4. Designing our offices without the ability to adapt will leave us restricted in how our workplace can evolve

When implementing hybrid work, many organizations tend to do a complete redesign of their office space, to accommodate their new hybrid workstyle. They may even reduce their office size to really lean into hybrid work.

But designing offices too rigidly is one of the biggest mistakes I see organizations make, as doing so means your workplaces won’t be able to evolve as employees’ hybrid preferences change. 

Even if you implement hybrid work with mandated office days, you’ll see fluctuations in both how often employees are in the office (it’s more in the summer and less in the winter), and you’ll see changes in how employees use the office.

In periods when you are starting a lot of new projects, you may see a greater need for meeting rooms and in other phases of work you may need more desks.

If adapting your office layout to the needs of your employees is to be part of your strategy, you’ll need a way for employees to easily get an overview of the office layout, so they can easily find their way around (and find each other) when the layout changes.


5. Facility services and managers need data

Most of the benefits of going hybrid require some form of data if you need to reap the benefits.

Want to reduce your office size?

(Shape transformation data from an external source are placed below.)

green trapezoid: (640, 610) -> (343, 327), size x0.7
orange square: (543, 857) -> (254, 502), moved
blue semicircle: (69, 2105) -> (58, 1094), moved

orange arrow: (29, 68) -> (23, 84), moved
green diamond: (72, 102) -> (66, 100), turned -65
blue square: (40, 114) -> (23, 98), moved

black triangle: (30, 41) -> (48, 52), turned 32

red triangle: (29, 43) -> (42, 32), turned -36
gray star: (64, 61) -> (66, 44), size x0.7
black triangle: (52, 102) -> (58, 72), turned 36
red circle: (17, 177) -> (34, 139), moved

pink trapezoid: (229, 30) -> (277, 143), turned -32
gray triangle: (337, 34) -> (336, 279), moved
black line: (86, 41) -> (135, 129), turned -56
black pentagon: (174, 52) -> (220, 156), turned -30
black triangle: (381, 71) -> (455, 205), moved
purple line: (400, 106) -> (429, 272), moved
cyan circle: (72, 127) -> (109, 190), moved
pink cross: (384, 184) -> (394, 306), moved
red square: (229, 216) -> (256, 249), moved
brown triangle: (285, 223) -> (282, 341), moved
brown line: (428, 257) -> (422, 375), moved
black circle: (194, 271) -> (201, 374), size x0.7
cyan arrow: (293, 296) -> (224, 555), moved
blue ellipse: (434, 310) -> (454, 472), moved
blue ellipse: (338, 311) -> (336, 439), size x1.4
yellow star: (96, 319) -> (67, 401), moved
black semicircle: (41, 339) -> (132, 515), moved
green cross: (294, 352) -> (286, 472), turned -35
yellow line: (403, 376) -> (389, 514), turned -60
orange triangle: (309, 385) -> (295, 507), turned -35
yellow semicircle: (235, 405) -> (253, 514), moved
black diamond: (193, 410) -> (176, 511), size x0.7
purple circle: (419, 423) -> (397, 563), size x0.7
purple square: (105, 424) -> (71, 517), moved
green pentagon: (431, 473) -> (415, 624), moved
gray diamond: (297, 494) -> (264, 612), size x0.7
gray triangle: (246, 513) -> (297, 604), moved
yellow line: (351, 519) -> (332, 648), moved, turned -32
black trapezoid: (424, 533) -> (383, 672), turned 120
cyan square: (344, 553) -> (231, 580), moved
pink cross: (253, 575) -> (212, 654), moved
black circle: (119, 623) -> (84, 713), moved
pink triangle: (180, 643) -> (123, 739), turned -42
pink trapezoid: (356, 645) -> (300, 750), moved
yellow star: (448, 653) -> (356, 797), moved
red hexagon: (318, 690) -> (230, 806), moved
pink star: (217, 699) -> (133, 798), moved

You need to know what the highest number of employees using your office is.

Want to scale facility services to match the number of employees? You need a detailed overview of how many employees are going to be using your office on each specific day.


Choosing the right tool for desk booking and scheduling

There are several tools out there which can help employees book desks and schedule where they work from each week.

But no matter which you choose, there’s one thing you should focus on before everything else; it needs to be easy to use. When it comes to planning, the human error tends to be one of the biggest challenges, and the more difficult your chosen scheduling solution is to use, the bigger the chance is that employees won’t bother using it.

And this isn’t just about overcoming a weekly scheduling session for every employee. Plans change, and when they do, it shouldn’t be a bother for employees to update their schedule to match.

This is why scheduling hybrid work in a shared calendar or using a spreadsheet is rarely the right option.